This repository is where the mini data project 1 and 2 of STAT 545A class has been stored under the name of Berke UCAR. The repository mainly contains the data exploration, cleaning, tidying, model fitting, external file reading and writing for the dataset steam_games of data_teachr package. It also additionally contains the dataset selection procedure before selecting steam_games done in Milestone 1.
In Milestone 1, data exploration of different datasets have been done and one of the datasets was intended to be performed on. Milestone 1 contains the dataset graphing and exploration steps. Furthermore, it also provides guidance to the Milestone 2.
In Milestone 2, selected dataset has been studied more deeply. The summary statistics and graphing have been applied to data to answer the 4 research questions designated when the Milestone 1 was turned in. Furthermore, this milestone also include dataset tidying approaches. Model fitting and prediction approaches have been shown in this milestone for one of the research questions. Last but not least, csv writing and rds file reading and writing have been exhibited in this milestone.

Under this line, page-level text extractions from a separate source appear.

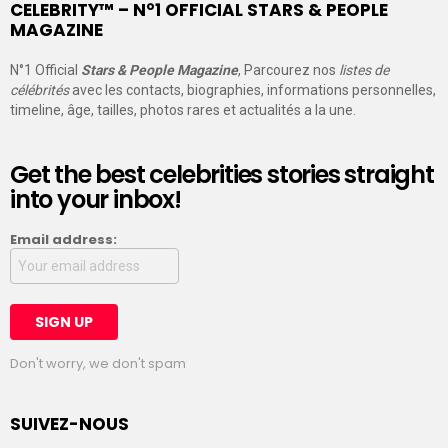
CELEBRITY™ – N°1 OFFICIAL STARS & PEOPLE
MAGAZINE
N°1 Official
Stars & People Magazine
, Parcourez nos
listes de
célébrités
avec les contacts, biographies, informations personnelles,
timeline, âge, tailles, photos rares et actualités a la une.
Get the best celebrities stories straight
into your inbox!
Email address:
Don't worry, we don't spam
SUIVEZ-NOUS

This repository contains 3 folders on its higher level:
- mini-project-1: Contains the files for Milestone 1 - mini-project-1.md, mini-project-1.rmd, mini-project-1_files, README.md
- mini-project-2: Contains the files for Milestone 2 - mini-project-2.md, mini-project-2.rmd, mini-project-2_files, README.md
- output: Contains the csv and rds outputs of mini-project-2.rmd knits - output_q41.csv and output_q42.rds, README.md
In order to engage with this repository, only thing that is needed to be done is to navigate into either mini-project-1/mini-project-1.md or mini-project-2/mini-project-2.md file. This file contains the github markdown version of the originally prepared mini-project-1/mini-project-1.rmd and mini-project-2/mini-project-2.rmd files. One can see the underlying code of mini-project-1/mini-project-1.md by navigating into mini-project-1/mini-project-1.rmd and do the corresponding for 2nd milestone versions. Furthermore, the repository also contains the mini-project-1/mini-project-1_files and mini-project-2/mini-project-2_files folders, which accommodates the plots of the mini-project-1/mini-project-1.md and mini-project-2/mini-project-2.md files respectively. One can check the plots from these folders in a more detailed manner.

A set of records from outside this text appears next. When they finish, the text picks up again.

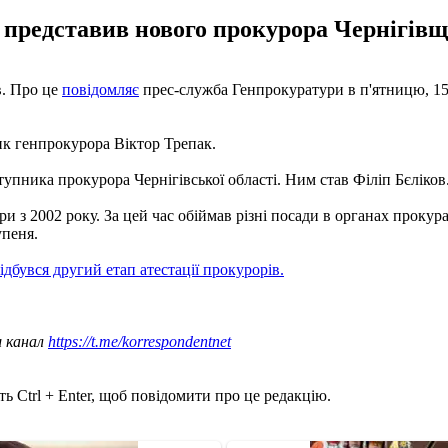
 представив нового прокурора Чернігівщ
в. Про це
повідомляє
прес-служба Генпрокуратури в п'ятницю, 15
ик генпрокурора Віктор Трепак.
пника прокурора Чернігівської області. Ним став Філіп Бєліков
 з 2002 року. За цей час обіймав різні посади в органах прокур
упеня.
ідбувся другий етап атестації прокурорів.
ш канал
https://t.me/korrespondentnet
ь Ctrl + Enter, щоб повідомити про це редакцію.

In order to locally run mini-project-1/mini-project-1.rmd file, one should open this file in RStudio and knit the document using the Knit button located on the navigation bar. Furthermore, each knit generates a new mini-project-1/mini-project-1.md file and mini-project-1/mini-project-1_files folder containing the mini-project-1/mini-project-1.md file's plots. So, if you need to preserve the previous run's output, you can change the .rmd file's name temporarily. This is also functional for the 2nd milestone rmd file as well. However, additionally, knitting mini-project-2/mini-project-2.rmd file also overrides the files contained in output folder. So, one needs to save the current files inside output folder to another directory to preserve them. This folder contains the answer of question 4.1 output_q41.csv and the the answer of question 4.2 output_q42.rds for MS2.
All README.md files explain the directories that are located in.